I believe that, with all the marginalized anti-Semitism that could be found in the Stalinist movement for years before, the decisive turning point came at this point, in 1967. The upshot of course is well known: how the “German Democratic Republic” became a bastion of “anti-Zionism;” how the Lumumba University in Moscow turned out doctors of Holocaust-denial (see the case of Abbas, above), etc. etc.

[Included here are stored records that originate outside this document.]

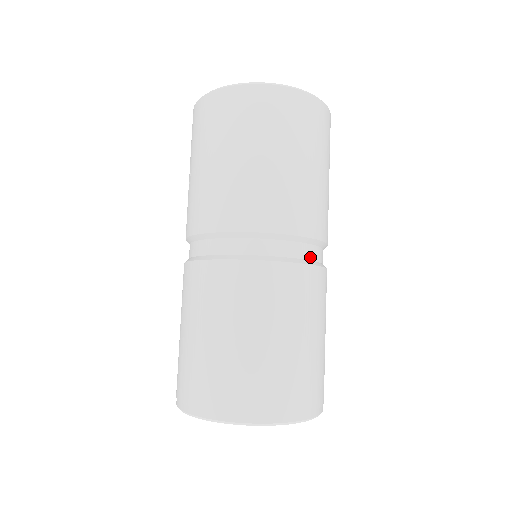
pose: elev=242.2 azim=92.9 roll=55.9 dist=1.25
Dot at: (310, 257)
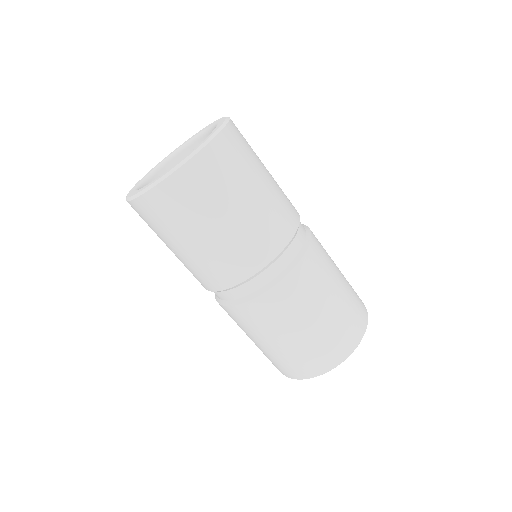
Dot at: (302, 242)
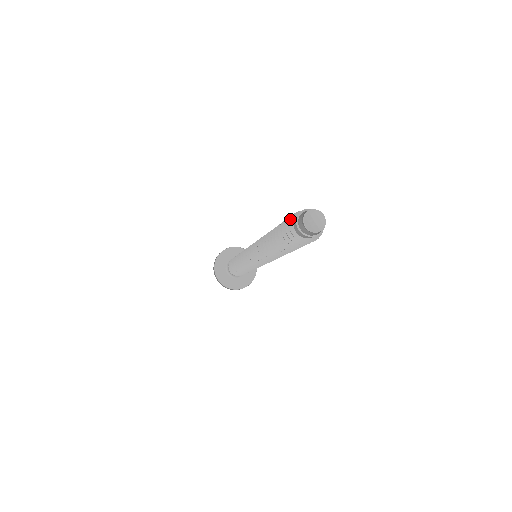
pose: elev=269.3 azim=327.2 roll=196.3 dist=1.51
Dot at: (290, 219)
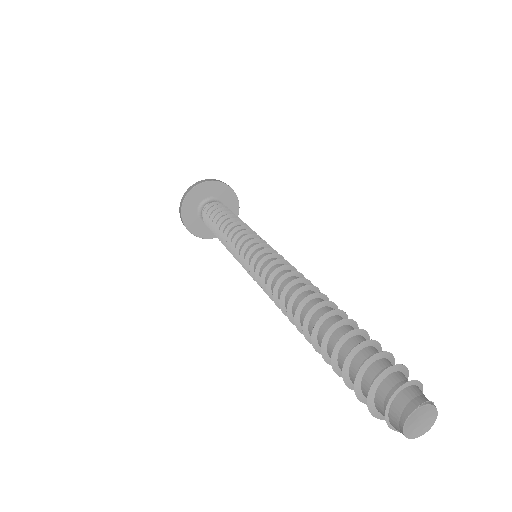
Dot at: (369, 388)
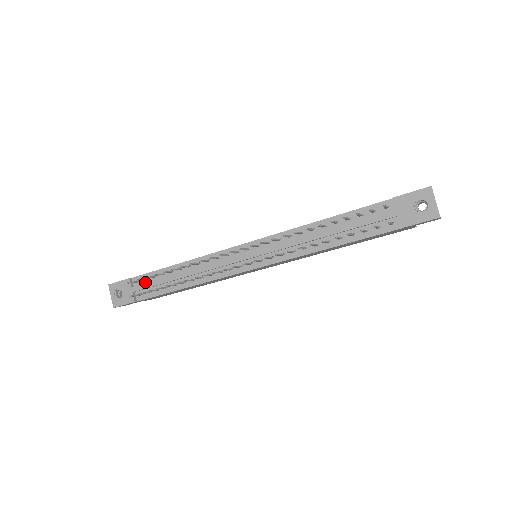
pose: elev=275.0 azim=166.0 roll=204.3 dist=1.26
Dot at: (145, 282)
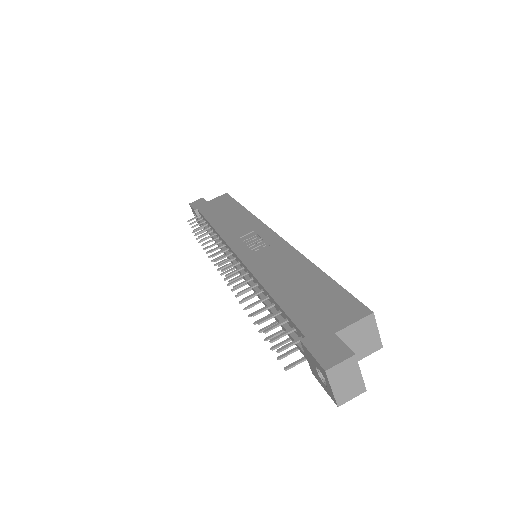
Dot at: (203, 220)
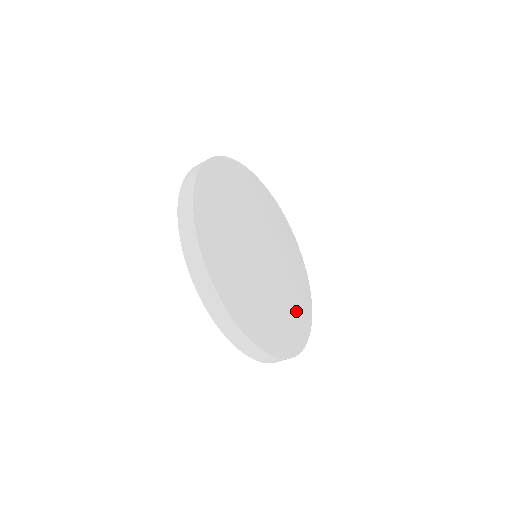
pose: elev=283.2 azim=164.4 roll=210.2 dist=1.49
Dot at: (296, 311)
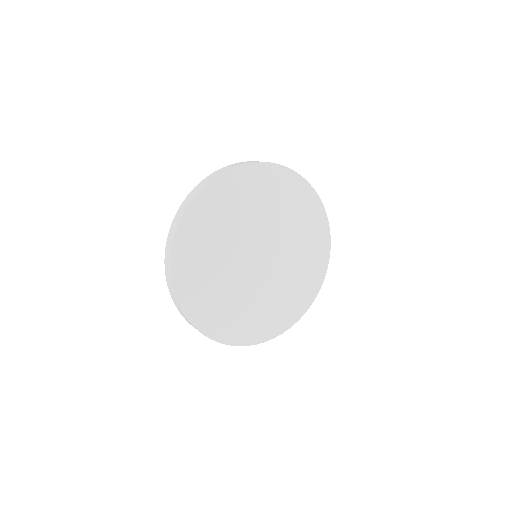
Dot at: (292, 296)
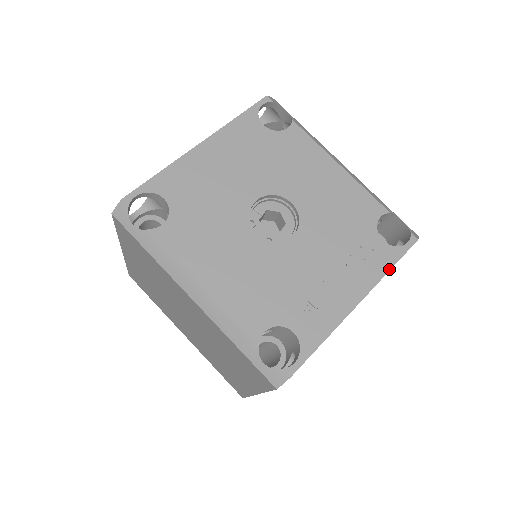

The Soviets’ 1967 line, to which they held to the end of their existence in 1989, had a tremendous effect on the broad spectrum of liberal/left opinion. The Soviets’ fiercest opponents on the Left, the Trotskyists, followed their Stalinist enemy/friends in the decisive turn against Israel after the ’67 War. The Trotskyists saw themselves in competition with the Communists for the pool of left-leaning “militants.” As a result of the Soviet position, it became more and more required for the “revolutionary socialists” and the “anti-imperialists” to include a fierce opposition to “Zionism” in their propaganda. The Trotskyists could not afford to be outbid in the left-wing marketplace. (Of course there were earlier reasons, primarily the inherent Marxist anti-Semitism, that made them vulnerable for this shift. I have discussed these matters here
As for the descendants of the old Stalinist movement, most strikingly The Nation magazine of the United States, it is the Soviets’ turn against Israel in 1967 that still seems to weigh heavily in its hysterical campaign against Israel. (See my blog on this here). Obviously there are other reasons as well for the liberal/left “anti-Zionism” of our day. Just what these are awaits the careful study of a historian yet to appear.
There is little hope for peace between Israel and its Arab neighbors in the foreseeable future. The reasons for this pessimism lie mainly in the Muslim culture of hate and violence. The “anti-Zionism” of parts of liberal/left opinion in the West — giving support to the Islamist anti-Israel project — contributes to the difficulty of finding a solution.